Das Papierformat -Tabelle zeilenweise- beschreibt eine Tabelle, die jedes Beispiel in einer Zeile enthält, die Werte von Parametern werden in separaten Spalten für jeden Parameter gespeichert.

Das Papierformat -Tabelle spaltenweise- beschreibt eine Tabelle, in der eine Messung von einem Parameter eine Zeile bildet. Ein Beispiel kann aus einer bestimmten Anzahl von Zeilen bestehen (so viele wie gemessene Parameter) in diesem Format. Dieses Format ermöglicht außerdem zusätzlich Informationen für jeden gemessenen Parameter, um in GeoDin zu importieren und zu organisieren.

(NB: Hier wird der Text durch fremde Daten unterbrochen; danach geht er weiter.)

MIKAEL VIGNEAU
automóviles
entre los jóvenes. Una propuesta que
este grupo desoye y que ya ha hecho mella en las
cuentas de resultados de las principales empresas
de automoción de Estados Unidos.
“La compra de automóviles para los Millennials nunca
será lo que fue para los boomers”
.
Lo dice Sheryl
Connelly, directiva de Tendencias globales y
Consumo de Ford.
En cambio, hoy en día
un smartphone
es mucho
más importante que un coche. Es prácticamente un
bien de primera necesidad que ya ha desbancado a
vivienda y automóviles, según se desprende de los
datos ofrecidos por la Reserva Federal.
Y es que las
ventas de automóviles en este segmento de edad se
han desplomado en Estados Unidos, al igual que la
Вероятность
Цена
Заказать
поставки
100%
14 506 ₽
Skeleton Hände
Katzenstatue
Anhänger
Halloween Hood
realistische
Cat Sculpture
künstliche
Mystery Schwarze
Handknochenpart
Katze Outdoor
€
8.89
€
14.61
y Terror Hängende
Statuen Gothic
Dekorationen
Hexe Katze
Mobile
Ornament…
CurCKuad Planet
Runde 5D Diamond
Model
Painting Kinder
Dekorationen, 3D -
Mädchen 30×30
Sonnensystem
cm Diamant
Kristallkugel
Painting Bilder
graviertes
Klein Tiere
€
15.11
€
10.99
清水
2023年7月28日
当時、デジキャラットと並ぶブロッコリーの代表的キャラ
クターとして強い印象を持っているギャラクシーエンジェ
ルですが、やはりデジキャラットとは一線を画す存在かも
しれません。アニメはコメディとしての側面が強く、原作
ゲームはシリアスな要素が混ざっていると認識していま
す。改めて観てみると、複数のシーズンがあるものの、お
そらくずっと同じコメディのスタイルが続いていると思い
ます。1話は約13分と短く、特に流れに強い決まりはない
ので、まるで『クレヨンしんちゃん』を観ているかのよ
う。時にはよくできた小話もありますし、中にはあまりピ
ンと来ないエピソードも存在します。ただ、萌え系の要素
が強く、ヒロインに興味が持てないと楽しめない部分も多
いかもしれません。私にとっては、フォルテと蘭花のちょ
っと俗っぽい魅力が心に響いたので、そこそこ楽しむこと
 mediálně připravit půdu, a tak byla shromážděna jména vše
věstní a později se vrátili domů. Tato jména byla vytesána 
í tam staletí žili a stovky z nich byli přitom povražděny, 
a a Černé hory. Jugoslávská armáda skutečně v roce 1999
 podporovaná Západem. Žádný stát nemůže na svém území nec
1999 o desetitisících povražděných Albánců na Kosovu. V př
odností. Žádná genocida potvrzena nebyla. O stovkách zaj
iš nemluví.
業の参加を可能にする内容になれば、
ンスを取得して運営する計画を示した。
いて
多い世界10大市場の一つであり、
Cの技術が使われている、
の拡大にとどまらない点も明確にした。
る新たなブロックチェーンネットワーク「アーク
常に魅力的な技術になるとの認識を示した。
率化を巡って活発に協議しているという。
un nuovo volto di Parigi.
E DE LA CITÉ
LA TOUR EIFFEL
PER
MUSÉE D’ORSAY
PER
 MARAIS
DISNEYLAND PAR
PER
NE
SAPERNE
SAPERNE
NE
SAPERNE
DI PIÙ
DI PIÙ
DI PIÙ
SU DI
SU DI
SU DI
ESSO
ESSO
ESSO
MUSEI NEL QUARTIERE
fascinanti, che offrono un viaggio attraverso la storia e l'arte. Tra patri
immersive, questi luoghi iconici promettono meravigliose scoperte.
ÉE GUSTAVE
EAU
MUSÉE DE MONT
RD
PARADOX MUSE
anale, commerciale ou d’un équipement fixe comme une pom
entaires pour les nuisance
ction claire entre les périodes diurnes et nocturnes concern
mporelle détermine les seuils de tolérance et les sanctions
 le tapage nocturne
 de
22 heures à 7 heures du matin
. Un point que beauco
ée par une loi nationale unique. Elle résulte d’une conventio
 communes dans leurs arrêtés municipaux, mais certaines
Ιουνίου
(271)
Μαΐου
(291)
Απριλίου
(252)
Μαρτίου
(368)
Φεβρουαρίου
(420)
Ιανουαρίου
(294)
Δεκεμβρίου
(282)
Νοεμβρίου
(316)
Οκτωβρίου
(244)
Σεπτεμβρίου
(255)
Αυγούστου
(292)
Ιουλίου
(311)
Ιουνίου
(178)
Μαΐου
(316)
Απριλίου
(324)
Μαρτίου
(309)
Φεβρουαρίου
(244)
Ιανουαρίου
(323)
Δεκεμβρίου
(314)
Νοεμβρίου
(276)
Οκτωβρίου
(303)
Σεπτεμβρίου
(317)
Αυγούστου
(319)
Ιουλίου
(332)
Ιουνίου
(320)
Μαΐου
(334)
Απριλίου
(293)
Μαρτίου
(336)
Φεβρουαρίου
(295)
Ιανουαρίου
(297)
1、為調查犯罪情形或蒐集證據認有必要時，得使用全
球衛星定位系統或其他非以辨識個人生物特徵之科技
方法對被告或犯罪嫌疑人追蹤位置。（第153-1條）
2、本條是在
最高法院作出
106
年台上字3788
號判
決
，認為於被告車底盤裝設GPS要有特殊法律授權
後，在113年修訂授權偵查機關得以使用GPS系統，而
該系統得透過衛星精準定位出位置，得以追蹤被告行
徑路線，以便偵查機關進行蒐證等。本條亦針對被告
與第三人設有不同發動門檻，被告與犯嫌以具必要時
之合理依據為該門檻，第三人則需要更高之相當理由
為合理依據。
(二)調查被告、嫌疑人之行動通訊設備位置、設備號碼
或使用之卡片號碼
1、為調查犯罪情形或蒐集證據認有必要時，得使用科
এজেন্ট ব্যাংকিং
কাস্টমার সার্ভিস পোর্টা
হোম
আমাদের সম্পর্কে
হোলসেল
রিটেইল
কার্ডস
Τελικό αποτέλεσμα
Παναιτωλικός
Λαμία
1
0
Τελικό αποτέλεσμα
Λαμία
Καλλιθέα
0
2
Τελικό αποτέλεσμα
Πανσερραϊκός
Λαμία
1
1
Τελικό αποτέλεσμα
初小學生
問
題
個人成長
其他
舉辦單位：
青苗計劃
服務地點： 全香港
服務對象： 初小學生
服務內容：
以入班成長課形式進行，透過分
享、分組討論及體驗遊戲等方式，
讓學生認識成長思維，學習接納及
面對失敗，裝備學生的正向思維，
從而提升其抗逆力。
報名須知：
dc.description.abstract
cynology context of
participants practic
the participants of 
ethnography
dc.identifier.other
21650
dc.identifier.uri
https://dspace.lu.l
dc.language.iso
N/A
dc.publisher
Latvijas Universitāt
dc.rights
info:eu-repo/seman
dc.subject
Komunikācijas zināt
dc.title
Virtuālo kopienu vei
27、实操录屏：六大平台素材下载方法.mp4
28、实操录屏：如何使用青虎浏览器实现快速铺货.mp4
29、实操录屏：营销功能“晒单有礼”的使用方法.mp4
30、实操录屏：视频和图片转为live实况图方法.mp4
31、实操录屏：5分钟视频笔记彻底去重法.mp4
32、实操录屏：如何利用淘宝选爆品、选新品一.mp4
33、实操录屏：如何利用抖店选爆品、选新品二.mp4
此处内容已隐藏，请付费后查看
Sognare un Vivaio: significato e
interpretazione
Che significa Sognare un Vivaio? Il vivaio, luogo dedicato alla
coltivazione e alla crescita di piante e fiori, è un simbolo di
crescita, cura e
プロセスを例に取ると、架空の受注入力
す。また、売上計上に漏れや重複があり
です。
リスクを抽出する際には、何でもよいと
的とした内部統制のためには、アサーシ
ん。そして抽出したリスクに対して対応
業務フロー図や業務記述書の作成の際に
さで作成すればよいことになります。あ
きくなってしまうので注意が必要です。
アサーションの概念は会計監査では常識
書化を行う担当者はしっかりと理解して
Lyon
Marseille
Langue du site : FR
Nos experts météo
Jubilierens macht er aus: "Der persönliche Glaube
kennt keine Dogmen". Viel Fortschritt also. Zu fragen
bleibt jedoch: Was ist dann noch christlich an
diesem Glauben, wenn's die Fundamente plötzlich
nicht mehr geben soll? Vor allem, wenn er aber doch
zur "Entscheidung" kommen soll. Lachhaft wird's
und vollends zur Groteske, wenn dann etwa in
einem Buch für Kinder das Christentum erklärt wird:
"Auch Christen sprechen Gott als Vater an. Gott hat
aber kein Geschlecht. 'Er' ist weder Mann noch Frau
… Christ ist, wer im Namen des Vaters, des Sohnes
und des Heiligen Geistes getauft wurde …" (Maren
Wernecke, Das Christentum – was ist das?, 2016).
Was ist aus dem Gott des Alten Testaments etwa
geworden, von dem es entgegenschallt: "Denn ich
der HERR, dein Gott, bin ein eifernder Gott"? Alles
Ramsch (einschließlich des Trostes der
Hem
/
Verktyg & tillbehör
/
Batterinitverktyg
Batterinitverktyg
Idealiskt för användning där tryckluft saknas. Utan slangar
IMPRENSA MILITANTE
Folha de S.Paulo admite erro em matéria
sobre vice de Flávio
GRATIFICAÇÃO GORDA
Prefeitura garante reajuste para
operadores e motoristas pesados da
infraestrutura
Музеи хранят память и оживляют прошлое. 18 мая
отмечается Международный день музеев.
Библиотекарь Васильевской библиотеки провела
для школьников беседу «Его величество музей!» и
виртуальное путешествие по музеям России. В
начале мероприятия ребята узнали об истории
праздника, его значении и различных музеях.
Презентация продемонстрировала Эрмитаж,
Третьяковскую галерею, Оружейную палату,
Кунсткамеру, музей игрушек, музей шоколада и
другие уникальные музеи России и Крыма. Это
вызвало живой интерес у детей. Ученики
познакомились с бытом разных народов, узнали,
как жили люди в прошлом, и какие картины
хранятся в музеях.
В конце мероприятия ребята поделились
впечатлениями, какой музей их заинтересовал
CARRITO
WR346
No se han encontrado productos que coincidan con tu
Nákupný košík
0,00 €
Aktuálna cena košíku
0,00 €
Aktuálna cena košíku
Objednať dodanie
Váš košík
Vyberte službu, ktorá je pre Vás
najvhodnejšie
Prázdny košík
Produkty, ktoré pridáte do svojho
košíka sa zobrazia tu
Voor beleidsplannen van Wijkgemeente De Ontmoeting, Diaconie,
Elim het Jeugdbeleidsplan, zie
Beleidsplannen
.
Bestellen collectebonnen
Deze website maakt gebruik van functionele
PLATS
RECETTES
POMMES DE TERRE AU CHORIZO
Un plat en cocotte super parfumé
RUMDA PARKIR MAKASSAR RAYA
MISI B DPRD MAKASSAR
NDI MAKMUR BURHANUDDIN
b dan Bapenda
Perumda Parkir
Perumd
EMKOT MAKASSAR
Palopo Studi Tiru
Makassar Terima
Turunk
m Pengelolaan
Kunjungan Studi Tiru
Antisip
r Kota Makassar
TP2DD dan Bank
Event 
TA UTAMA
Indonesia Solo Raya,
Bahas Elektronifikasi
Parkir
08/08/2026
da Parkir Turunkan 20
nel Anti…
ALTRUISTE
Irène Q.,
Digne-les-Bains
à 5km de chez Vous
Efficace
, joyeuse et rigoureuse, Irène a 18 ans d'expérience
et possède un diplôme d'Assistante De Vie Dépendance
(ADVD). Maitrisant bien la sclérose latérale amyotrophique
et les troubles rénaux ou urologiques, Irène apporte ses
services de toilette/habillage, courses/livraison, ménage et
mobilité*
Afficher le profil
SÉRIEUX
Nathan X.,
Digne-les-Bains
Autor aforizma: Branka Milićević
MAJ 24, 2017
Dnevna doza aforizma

Um Daten von dieser Art von Tabelle zu importieren, müssen Sie als erster weitere Anpassungen vornehmen. Bei erster Gelegenheit wählen Sie die Spalten, die die Datensätze von einem Beispiel in eine Gruppe einteilen. Daher markieren Sie die entsprechenden Spalten in der Liste von "Gruppierungsdatenfelder"; im obigen Beispiel markiere die Spalten Beispiel und Datum. Das Ergebnis dieser Auswahl wäre, dass die erster zwei Zeilen (Beispiel 1 von 12.07.2012) eine kumulative Zeile zum Importieren erzeugen würden und die dritter Zeile (Beispiel 2 von 12.08.2012) eine weitere.

Wählen Sie Von der Dropdown-Liste "Datenfeld mit Parametername:" die Spalte, die den Parametername oder die Kennung enthält; PARAM im obigen Beispiel.

Von der Dropdown-Liste "Datenfeld mit Messwert:" Bitte wählen Sie die Spalte, die den Wert des Parameters enthält; im obigen Beispiel WERT.

GeoDin wird Jetzt die Importieren-Tabelle zu dem Tabellen-Papierformat -Tabelle nach Zeilen- umwandeln (bitte siehe oben). Die Voransicht der Importieren-Daten von unserem Beispiel wird Jetzt wie folgt angezeigt:

Bitte beachten Sie, dass die Informationen aus der Spalte Kommentar nicht verloren gehen. In der Voransicht beim Importieren sind die Zellen der Messwerte oben rechts mit einem karminroten Dreieck markiert. Um die Zusatzinformation für den Messwert anzuzeigen, halten Sie bitte den Zeiger der Maus über diese Ecke. Für die Zelle NA=2,4 würde die Information 'Kommentar:verified' angezeigt. Diese Zusatzinformation kann mithilfe des Importierens Zusatzangaben Messwert.

Es ist auch eine spezielle Vorformatierung für Textdateien im Octoware-Papierformat verfügbar. Es sind Nein weiteren Anpassungen für dieses Papierformat erforderlich.